State Senator Alessandra Biaggi, a Bronx Democrat who has been critical of Cuomo, said her priorities in the new year would be hiking taxes on the wealthy and setting aside money to assist the renters who could be caught in a coming tidal wave of eviction proceedings.
“Low-income New Yorkers do not have the savings to start back-paying all money they owe to landlords,” Biaggi said. “This can have a catastrophic impact on our economy.”
Cuomo still has the power to work against these proposals if he chooses to. Veto overrides won’t be easy, particularly with a few Democrats, like Brooklyn’s Simcha Felder, who have not embraced progressive policies in the past.
“The way that state government really works is through the budget, all the main things are done in the budget,” Cuomo said on Monday when we asked him about the Democratic gains in the senate. “Supermajority or not, it doesn’t really make a difference.”
Going into Election Day, Senate Democrats had heavily out-fundraised Republicans but were contending with multimillion dollar outside expenditures against certain candidates.
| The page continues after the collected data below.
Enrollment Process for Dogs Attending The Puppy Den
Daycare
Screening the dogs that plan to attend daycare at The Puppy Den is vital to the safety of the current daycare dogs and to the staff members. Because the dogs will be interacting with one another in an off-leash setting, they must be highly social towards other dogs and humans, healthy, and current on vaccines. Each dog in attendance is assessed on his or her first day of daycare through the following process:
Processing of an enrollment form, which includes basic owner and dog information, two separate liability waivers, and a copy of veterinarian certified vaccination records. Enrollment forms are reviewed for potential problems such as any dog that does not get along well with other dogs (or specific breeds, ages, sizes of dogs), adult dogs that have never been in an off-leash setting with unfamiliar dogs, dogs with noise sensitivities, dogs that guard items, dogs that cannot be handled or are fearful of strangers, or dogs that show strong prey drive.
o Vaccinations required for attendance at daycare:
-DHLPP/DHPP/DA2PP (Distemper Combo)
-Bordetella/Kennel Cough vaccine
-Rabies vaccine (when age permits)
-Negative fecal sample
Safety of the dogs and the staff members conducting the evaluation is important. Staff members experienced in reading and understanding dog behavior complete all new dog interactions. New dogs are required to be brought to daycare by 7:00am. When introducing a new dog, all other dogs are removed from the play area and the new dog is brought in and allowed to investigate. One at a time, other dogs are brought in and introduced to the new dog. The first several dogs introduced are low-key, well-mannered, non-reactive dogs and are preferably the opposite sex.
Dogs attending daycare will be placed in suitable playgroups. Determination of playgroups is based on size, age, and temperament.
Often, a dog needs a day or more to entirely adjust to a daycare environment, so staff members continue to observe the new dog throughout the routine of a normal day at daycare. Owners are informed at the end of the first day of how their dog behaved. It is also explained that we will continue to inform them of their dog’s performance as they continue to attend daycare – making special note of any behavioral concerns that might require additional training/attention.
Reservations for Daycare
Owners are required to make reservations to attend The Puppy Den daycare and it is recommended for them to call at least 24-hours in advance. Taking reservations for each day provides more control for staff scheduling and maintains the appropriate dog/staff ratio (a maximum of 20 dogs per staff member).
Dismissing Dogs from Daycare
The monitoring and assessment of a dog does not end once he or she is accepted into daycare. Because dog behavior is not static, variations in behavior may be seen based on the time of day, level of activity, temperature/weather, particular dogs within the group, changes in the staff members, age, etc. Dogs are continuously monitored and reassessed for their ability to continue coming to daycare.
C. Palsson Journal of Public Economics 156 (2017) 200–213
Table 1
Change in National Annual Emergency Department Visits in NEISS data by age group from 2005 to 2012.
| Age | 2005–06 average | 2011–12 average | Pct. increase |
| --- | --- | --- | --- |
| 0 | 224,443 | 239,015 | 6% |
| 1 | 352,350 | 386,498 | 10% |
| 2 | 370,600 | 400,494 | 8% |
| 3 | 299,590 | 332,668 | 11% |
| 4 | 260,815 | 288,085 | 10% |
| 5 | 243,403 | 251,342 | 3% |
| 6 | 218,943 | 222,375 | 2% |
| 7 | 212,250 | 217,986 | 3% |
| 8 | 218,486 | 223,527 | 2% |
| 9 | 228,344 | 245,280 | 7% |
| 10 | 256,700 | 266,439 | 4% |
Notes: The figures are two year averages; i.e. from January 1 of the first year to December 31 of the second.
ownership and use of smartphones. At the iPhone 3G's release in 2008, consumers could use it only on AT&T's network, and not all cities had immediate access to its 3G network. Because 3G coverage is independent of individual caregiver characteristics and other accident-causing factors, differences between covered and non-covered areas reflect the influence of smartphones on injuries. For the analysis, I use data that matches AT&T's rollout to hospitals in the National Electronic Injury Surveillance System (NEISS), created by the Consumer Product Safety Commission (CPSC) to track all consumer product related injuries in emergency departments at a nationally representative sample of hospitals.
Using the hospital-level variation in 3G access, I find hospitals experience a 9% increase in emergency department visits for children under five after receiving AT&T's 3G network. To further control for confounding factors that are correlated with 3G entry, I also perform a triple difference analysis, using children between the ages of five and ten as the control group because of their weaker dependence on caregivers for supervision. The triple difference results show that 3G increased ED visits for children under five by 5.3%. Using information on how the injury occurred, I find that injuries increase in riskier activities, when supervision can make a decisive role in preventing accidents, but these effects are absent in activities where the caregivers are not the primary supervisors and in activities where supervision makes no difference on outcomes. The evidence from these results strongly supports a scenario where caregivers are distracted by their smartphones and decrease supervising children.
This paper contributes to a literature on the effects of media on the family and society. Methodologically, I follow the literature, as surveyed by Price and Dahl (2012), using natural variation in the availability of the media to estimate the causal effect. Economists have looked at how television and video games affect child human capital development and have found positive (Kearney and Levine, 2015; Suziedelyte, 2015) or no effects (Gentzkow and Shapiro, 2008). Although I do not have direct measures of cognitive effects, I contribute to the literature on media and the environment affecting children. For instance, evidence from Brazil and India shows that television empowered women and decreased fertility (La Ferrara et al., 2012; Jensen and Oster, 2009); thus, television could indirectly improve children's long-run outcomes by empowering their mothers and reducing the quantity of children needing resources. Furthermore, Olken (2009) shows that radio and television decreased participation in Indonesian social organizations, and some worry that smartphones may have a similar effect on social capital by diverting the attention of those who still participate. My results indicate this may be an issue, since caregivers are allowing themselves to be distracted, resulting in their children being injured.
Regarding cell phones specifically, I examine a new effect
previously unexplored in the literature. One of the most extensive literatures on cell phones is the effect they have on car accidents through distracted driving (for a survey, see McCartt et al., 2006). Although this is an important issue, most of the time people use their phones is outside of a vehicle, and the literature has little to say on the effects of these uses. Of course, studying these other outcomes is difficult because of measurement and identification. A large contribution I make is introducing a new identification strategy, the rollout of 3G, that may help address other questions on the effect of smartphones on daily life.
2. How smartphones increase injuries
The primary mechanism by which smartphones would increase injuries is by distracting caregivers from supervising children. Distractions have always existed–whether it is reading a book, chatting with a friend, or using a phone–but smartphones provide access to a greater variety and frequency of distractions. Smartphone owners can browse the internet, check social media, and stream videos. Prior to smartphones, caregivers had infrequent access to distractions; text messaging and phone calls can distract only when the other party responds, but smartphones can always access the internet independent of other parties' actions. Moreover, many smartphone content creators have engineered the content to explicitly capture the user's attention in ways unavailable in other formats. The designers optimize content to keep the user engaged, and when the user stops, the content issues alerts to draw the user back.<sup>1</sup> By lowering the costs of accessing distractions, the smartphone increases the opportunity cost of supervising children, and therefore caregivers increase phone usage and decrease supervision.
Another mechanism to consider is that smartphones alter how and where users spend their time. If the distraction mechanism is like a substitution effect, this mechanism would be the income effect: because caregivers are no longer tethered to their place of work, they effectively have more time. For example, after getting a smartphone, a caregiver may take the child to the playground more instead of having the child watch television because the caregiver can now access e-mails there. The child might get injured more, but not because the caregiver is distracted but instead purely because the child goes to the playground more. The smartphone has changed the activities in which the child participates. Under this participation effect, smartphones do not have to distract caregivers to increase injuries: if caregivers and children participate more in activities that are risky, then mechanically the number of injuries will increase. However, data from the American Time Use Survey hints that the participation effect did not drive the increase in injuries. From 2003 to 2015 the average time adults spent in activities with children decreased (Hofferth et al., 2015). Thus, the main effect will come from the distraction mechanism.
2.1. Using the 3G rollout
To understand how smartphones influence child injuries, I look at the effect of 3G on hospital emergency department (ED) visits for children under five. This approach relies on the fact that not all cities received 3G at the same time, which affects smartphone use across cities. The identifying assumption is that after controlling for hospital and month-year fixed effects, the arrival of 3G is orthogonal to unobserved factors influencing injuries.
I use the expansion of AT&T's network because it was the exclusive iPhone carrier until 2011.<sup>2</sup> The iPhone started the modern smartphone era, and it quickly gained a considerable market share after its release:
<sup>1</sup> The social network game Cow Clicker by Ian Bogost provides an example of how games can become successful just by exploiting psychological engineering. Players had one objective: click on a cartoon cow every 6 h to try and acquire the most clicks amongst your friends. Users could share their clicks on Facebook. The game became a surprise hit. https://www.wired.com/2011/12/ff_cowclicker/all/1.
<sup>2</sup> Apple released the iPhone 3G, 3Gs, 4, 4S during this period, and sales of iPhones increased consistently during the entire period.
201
Ronald Lauder, a billionaire who is close to Cuomo, and the Patrolmen’s Benevolent Association each funded television advertisements attacking select Democrats for supporting bail reform last year. (Democrats, in turn, had assistance from an unlikely alley: StudentsFirstNY, a charter schools group that had traditionally backed Republicans.)
Democrats had the disadvantage of competing in districts largely engineered to preserve a Republican majority that was crushed after the 2018 elections. At the same juncture, though Cuomo has rarely used his own financial war chest to help Senate Democrats, most of the major interest groups in the state, including large labor unions, backed Democratic candidates in this cycle.
Though Democrats suffered down-the-ballot nationally, the New York State legislature appears to be a major exception. Most incumbents held their seats while others north of the city, in the Hudson Valley and further upstate, were flipped into the Democratic column. In the Rochester area, three Democrats took over seats formerly held by Republicans.
Jeremy Cooney, one of the new Rochester-area Democrats, is hoping the supermajority can eventually lead to the fulfillment of far-reaching policy goals, including statewide single-payer healthcare and a pilot program for universal basic income [UBI] to help those struggling during the pandemic.
Cooney is hoping for a pilot program in Monroe County, which he will represent in January.
“UBI could be one of those policies that could help close the gap,” Cooney said.